[Task input — start]

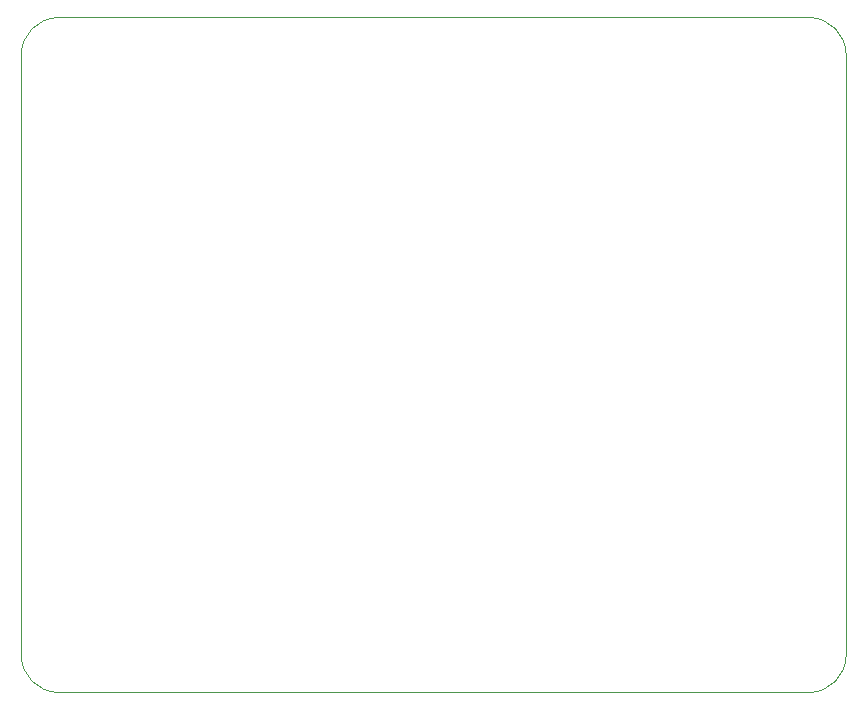
<source format=gbr>
%TF.GenerationSoftware,KiCad,Pcbnew,7.0.7*%
%TF.CreationDate,2023-09-16T11:16:50-05:00*%
%TF.ProjectId,giga_pad,67696761-5f70-4616-942e-6b696361645f,rev?*%
%TF.SameCoordinates,Original*%
%TF.FileFunction,Profile,NP*%
%FSLAX46Y46*%
G04 Gerber Fmt 4.6, Leading zero omitted, Abs format (unit mm)*
G04 Created by KiCad (PCBNEW 7.0.7) date 2023-09-16 11:16:50*
%MOMM*%
%LPD*%
G01*
G04 APERTURE LIST*
%TA.AperFunction,Profile*%
%ADD10C,0.100000*%
%TD*%
G04 APERTURE END LIST*
D10*
X71120000Y-93980000D02*
X134620000Y-93980000D01*
X67945000Y-87630000D02*
X67945000Y-90805000D01*
X67945000Y-40005000D02*
X67945000Y-87630000D01*
X134620000Y-36830000D02*
X132080000Y-36830000D01*
X137795000Y-40005000D02*
X137795000Y-90805000D01*
X134620000Y-93980000D02*
G75*
G03*
X137795000Y-90805000I0J3175000D01*
G01*
X67945000Y-90805000D02*
G75*
G03*
X71120000Y-93980000I3175000J0D01*
G01*
X132080000Y-36830000D02*
X71120000Y-36830000D01*
X137795000Y-40005000D02*
G75*
G03*
X134620000Y-36830000I-3175000J0D01*
G01*
X71120000Y-36830000D02*
G75*
G03*
X67945000Y-40005000I0J-3175000D01*
G01*
M02*

</source>
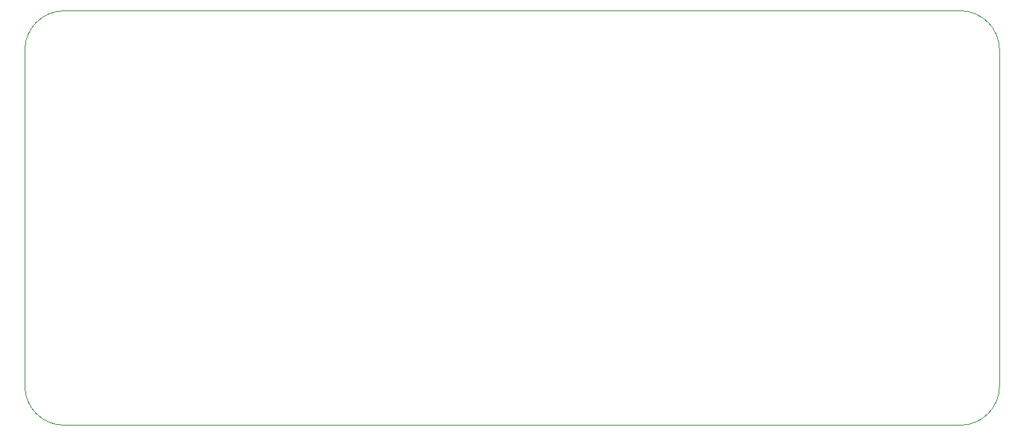
<source format=gbr>
%TF.GenerationSoftware,KiCad,Pcbnew,9.0.1*%
%TF.CreationDate,2025-06-03T12:38:30-05:00*%
%TF.ProjectId,Orientation_Paddle,4f726965-6e74-4617-9469-6f6e5f506164,2.0*%
%TF.SameCoordinates,Original*%
%TF.FileFunction,Profile,NP*%
%FSLAX46Y46*%
G04 Gerber Fmt 4.6, Leading zero omitted, Abs format (unit mm)*
G04 Created by KiCad (PCBNEW 9.0.1) date 2025-06-03 12:38:30*
%MOMM*%
%LPD*%
G01*
G04 APERTURE LIST*
%TA.AperFunction,Profile*%
%ADD10C,0.100000*%
%TD*%
G04 APERTURE END LIST*
D10*
X177799998Y-144144998D02*
X76200000Y-144144998D01*
X177799998Y-97155000D02*
G75*
G02*
X182245000Y-101600000I2J-4445000D01*
G01*
X182244998Y-139699998D02*
G75*
G02*
X177799998Y-144144998I-4444998J-2D01*
G01*
X182244998Y-101600000D02*
X182244998Y-139699998D01*
X76200000Y-144144998D02*
G75*
G02*
X71755002Y-139699998I0J4444998D01*
G01*
X76200000Y-97155000D02*
X177799998Y-97155000D01*
X71755000Y-139699998D02*
X71755000Y-101600000D01*
X71755000Y-101600000D02*
G75*
G02*
X76200000Y-97155000I4445000J0D01*
G01*
M02*

</source>
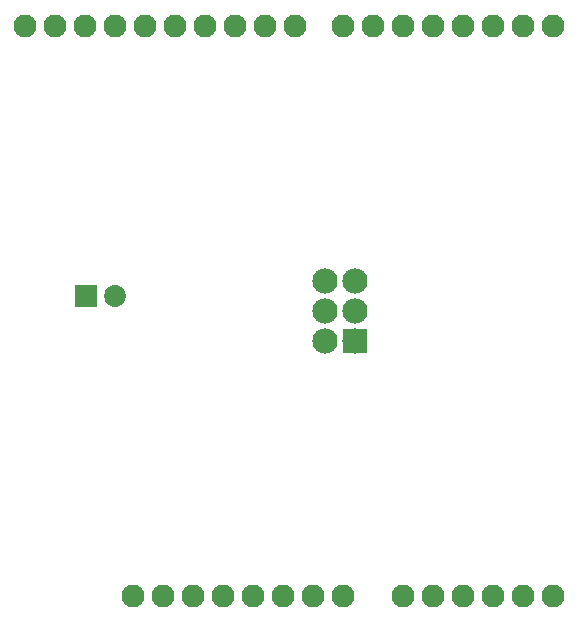
<source format=gbs>
G04 MADE WITH FRITZING*
G04 WWW.FRITZING.ORG*
G04 DOUBLE SIDED*
G04 HOLES PLATED*
G04 CONTOUR ON CENTER OF CONTOUR VECTOR*
%ASAXBY*%
%FSLAX23Y23*%
%MOIN*%
%OFA0B0*%
%SFA1.0B1.0*%
%ADD10C,0.072992*%
%ADD11C,0.084000*%
%ADD12C,0.076194*%
%ADD13C,0.076222*%
%ADD14R,0.072992X0.072992*%
%ADD15R,0.084000X0.084000*%
%LNMASK0*%
G90*
G70*
G54D10*
X948Y1107D03*
X1046Y1107D03*
G54D11*
X1746Y957D03*
X1746Y1057D03*
X1746Y1157D03*
X1846Y957D03*
X1846Y1057D03*
X1846Y1157D03*
G54D12*
X2106Y107D03*
X2206Y107D03*
X2306Y107D03*
X2406Y107D03*
X2506Y107D03*
G54D13*
X1646Y2007D03*
X1546Y2007D03*
X1446Y2007D03*
X1346Y2007D03*
X1246Y2007D03*
X1146Y2007D03*
X1046Y2007D03*
X946Y2007D03*
X846Y2007D03*
X746Y2007D03*
X2506Y2007D03*
X2406Y2007D03*
X2306Y2007D03*
X2206Y2007D03*
X2106Y2007D03*
X2006Y2007D03*
X1906Y2007D03*
X1806Y2007D03*
G54D12*
X1206Y107D03*
X1106Y107D03*
X1306Y107D03*
X1406Y107D03*
X1506Y107D03*
X1606Y107D03*
X1706Y107D03*
X1806Y107D03*
X2006Y107D03*
G54D14*
X948Y1107D03*
G54D15*
X1846Y957D03*
G04 End of Mask0*
M02*
</source>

[Task input — finish]

Return each line from the data where the string "CreationDate" can be found.

%TF.CreationDate,2023-09-16T11:16:50-05:00*%
%TF.CreationDate,2025-06-03T12:38:30-05:00*%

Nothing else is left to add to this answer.